IP Allowlisting as a Second Layer
Some providers publish the IP addresses their webhooks originate from. Stripe publishes theirs
in their documentation, and GitHub provides an API endpoint at /meta that lists
their webhook IPs. You can use this as an additional layer of defense.
I want to be clear: IP allowlisting is not a replacement for signature verification. IPs can be spoofed, cloud providers recycle IP addresses, and providers occasionally add new IPs without much notice. If you rely solely on IP allowlisting and a provider adds a new IP range, you'll silently drop valid webhooks until someone notices.

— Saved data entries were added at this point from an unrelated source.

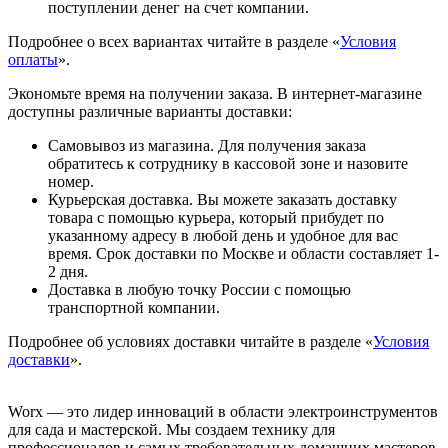
поступлении денег на счет компании.
Подробнее о всех вариантах читайте в разделе «
Условия
оплаты
».
Экономьте время на получении заказа. В интернет-магазине
доступны различные варианты доставки:
Самовывоз из магазина. Для получения заказа
обратитесь к сотруднику в кассовой зоне и назовите
номер.
Курьерская доставка. Вы можете заказать доставку
товара с помощью курьера, который прибудет по
указанному адресу в любой день и удобное для вас
время. Срок доставки по Москве и области составляет 1-
2 дня.
Доставка в любую точку России с помощью
транспортной компании.
Подробнее об условиях доставки читайте в разделе «
Условия
доставки
».
Worx — это лидер инноваций в области электроинструментов
для сада и мастерcкой. Мы создаем технику для
профессионалов и самых требовательных домашних мастеров,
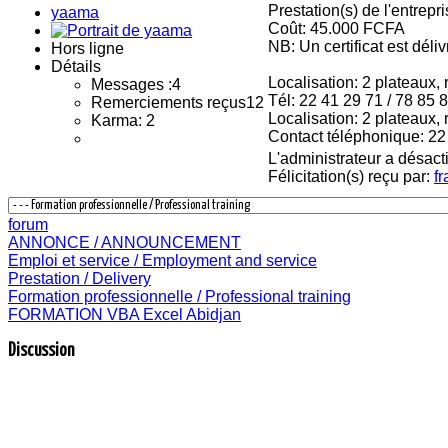
Prestation(s) de l'entrep
yaama
Coût: 45.000 FCFA
NB: Un certificat est délivr
Hors ligne
Détails
Localisation: 2 plateaux,
Messages :
4
Tél: 22 41 29 71 / 78 85 
Remerciements reçus
12
Localisation: 2 plateaux,
Karma: 2
Contact téléphonique: 22 
L'administrateur a désacti
Félicitation(s) reçu par:
f
forum
ANNONCE / ANNOUNCEMENT
Emploi et service / Employment and service
Prestation / Delivery
Formation professionnelle / Professional training
FORMATION VBA Excel Abidjan
Discussion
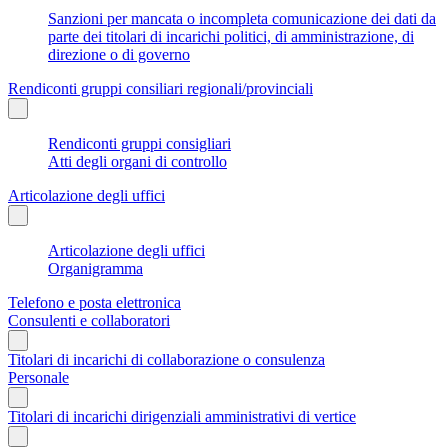
Sanzioni per mancata o incompleta comunicazione dei dati da
parte dei titolari di incarichi politici, di amministrazione, di
direzione o di governo
Rendiconti gruppi consiliari regionali/provinciali
Rendiconti gruppi consigliari
Atti degli organi di controllo
Articolazione degli uffici
Articolazione degli uffici
Organigramma
Telefono e posta elettronica
Consulenti e collaboratori
Titolari di incarichi di collaborazione o consulenza
Personale
Titolari di incarichi dirigenziali amministrativi di vertice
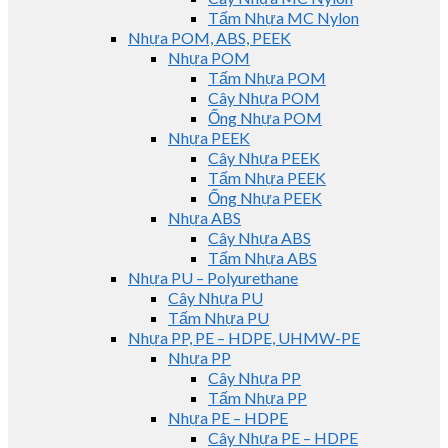
Tấm Nhựa MC Nylon
Nhựa POM, ABS, PEEK
Nhựa POM
Tấm Nhựa POM
Cây Nhựa POM
Ống Nhựa POM
Nhựa PEEK
Cây Nhựa PEEK
Tấm Nhựa PEEK
Ống Nhựa PEEK
Nhựa ABS
Cây Nhựa ABS
Tấm Nhựa ABS
Nhựa PU – Polyurethane
Cây Nhựa PU
Tấm Nhựa PU
Nhựa PP, PE – HDPE, UHMW-PE
Nhựa PP
Cây Nhựa PP
Tấm Nhựa PP
Nhựa PE – HDPE
Cây Nhựa PE – HDPE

That said, as a defense-in-depth measure, IP allowlisting is worth the effort for high-value
endpoints. Reject requests from unknown IPs before even attempting signature verification. It
reduces noise and raises the bar for attackers. Just make sure you're checking the right IP --
if you're behind a load balancer or CDN, the client IP will be in the X-Forwarded-For
header, not the socket's remote address.
Mistakes I Keep Seeing
After reviewing dozens of webhook integrations, the same mistakes come up repeatedly. Here are the ones that cause the most damage.
Not Verifying At All
This one is surprisingly common. A developer sets up a webhook handler during prototyping, skips verification because "I'll add it later," and the code ships to production unchanged. Months go by. The handler processes tens of thousands of events. Nobody adds verification because the handler "works fine." Then one day someone fuzzes the endpoint and discovers it accepts anything.
Verifying After Parsing
The signature must be computed against the raw bytes of the request body, exactly as they arrived
over the wire. If you parse the JSON first and then try to verify, you're comparing against a
re-serialized version that may not match. In Express.js, this means using express.raw()
or express.text() for your webhook route, not express.json(). In Next.js
App Router, read the body with await request.text() before doing anything else.
Logging the Secret
"Debug logging" that dumps all environment variables or all headers to your log aggregator. I've seen webhook secrets sitting in Datadog logs, accessible to anyone on the engineering team. Treat webhook secrets with the same care as database passwords. Mask them in logs, rotate them if they're ever exposed, and store them in your secrets manager, not in plaintext config files.
Using String Comparison
Already covered above, but worth repeating because it's everywhere. A quick search through open
source webhook handlers reveals a startling number that use === or even
== for signature comparison. Use crypto.timingSafeEqual. Always.
Putting It All Together
Webhook signature verification is not complicated, but it demands attention to detail. The algorithm is the same across providers -- HMAC-SHA256 with a shared secret -- but the encoding, header names, and signed content vary. Get the raw body before parsing, use timing-safe comparison, rotate secrets with a transition window, and consider IP allowlisting for high-stakes endpoints.
If you take one thing from this guide: verify first, process second. Every webhook handler should reject unverified payloads before touching business logic. The cost of adding verification is a few lines of code. The cost of skipping it is an endpoint that trusts anyone who knows the URL.